> _Exercise_
Output only the lines from the start of the entries through the line holding "um dos jogos". Each line must match the original exactly.

> _Data for analysis_
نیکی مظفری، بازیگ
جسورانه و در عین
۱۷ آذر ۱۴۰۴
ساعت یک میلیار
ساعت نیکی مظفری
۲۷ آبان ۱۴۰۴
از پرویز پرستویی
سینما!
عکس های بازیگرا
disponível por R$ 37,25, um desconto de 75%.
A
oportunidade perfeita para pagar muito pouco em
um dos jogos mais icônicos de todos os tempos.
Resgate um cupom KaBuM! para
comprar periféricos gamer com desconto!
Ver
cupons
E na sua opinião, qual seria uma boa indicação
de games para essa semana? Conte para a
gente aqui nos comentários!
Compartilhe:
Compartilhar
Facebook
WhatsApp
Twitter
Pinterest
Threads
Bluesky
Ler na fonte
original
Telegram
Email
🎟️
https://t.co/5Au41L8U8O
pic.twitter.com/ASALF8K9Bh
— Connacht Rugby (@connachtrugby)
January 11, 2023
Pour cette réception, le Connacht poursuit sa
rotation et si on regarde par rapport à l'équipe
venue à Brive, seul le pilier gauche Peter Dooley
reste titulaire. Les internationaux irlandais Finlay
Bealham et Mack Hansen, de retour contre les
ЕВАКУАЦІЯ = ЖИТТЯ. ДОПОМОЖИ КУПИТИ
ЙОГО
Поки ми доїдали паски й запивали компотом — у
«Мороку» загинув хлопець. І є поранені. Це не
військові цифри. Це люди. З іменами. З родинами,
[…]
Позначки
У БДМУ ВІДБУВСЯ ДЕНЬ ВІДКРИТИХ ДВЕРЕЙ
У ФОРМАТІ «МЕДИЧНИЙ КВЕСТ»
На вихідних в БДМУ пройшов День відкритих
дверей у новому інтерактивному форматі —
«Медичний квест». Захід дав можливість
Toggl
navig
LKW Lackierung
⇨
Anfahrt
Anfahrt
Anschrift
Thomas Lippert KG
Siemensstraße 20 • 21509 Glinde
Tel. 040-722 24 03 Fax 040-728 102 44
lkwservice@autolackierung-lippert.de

> _Response_
نیکی مظفری، بازیگ
جسورانه و در عین
۱۷ آذر ۱۴۰۴
ساعت یک میلیار
ساعت نیکی مظفری
۲۷ آبان ۱۴۰۴
از پرویز پرستویی
سینما!
عکس های بازیگرا
disponível por R$ 37,25, um desconto de 75%.
A
oportunidade perfeita para pagar muito pouco em
um dos jogos mais icônicos de todos os tempos.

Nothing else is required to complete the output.